Das Katholische Büro Saarland begrüßt die Entscheidung der Landesregierung, am geltenden Ladenöffnungsgesetz im Saarland festzuhalten. Mit seiner bewährten Regelung, die restriktiver ist als die Bestimmungen in anderen Bundesländern, stelle es sicher, dass auch in Zukunft die Sonn- und Feiertagsruhe geschützt bleibt.

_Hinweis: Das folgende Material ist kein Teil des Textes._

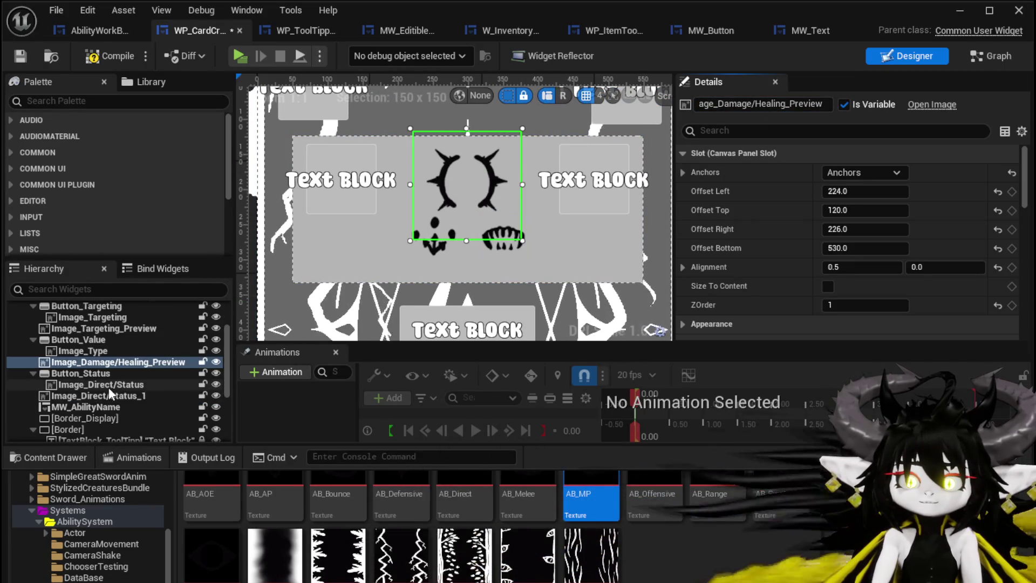
left_click(108, 397)
left_click(790, 104)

„Wir sehen darin ein wichtiges Signal: Der Sonntag ist nicht nur ein arbeitsfreier Tag, sondern ein Kulturgut; der Tag eröffnet den Raum für gemeinsame Zeit mit Familie und Freunden, für Ruhe und für die Pflege religiöser und gesellschaftlicher Traditionen. Saarländische Arbeitnehmerinnen und Arbeitnehmer im Einzelhandel können somit auch weiterhin verlässlich auf diesen gemeinsamen Ruhetag bauen“, sagt die Leiterin des Katholischen Büros Saarland, Ordinariatsdirektorin Katja Göbel.
Vor diesem Hintergrund ist aus Sicht des Katholischen Büros Saarland die neue Regelung zur Einrichtung sogenannter „digitaler Kleinstsupermärkte“ vertretbar. Diese Verkaufsstellen kommen ohne Verkaufspersonal aus und dürfen im Saarland werktags von 6 bis 20 Uhr geöffnet haben. An Sonntagen ist unter bestimmten Voraussetzungen eine Öffnung für bis zu fünf Stunden in der Zeit von 6 bis 18 Uhr möglich – jedoch nur in kleinem Rahmen (maximal ca. 150 qm Verkaufsfläche). „Diese Regelung wahrt die Sonntagsruhe der Beschäftigten und bedeutet keine Störung von Gottesdiensten, da eine Öffnung nur außerhalb der Hauptgottesdienstzeiten möglich ist. Zudem ist keine Öffnung an gesetzlichen Feiertagen geplant“, erläutert Göbel. Dies sei umso erfreulicher, da in anderen Bundesländern großzügigere Regelungen für digitale Kleinstsupermärkte gelten. Sie freue sich, dass die saarländische Landesregierung die gesellschaftliche Bedeutung des Sonntags in den Blick nehme und so einen Beitrag zur Lebensqualität der Menschen im Saarland leiste.